Data section START
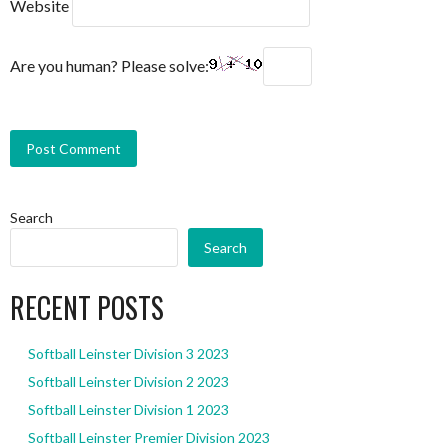
Website
Are you human? Please solve:
Search
Search
RECENT POSTS
Softball Leinster Division 3 2023
Softball Leinster Division 2 2023
Softball Leinster Division 1 2023
Softball Leinster Premier Division 2023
Data section END
Prompt. All of the data above needs to be retyped exactly, with the pictures removed.

Task answer.
Website
Are you human? Please solve:
Search
Search
RECENT POSTS
Softball Leinster Division 3 2023
Softball Leinster Division 2 2023
Softball Leinster Division 1 2023
Softball Leinster Premier Division 2023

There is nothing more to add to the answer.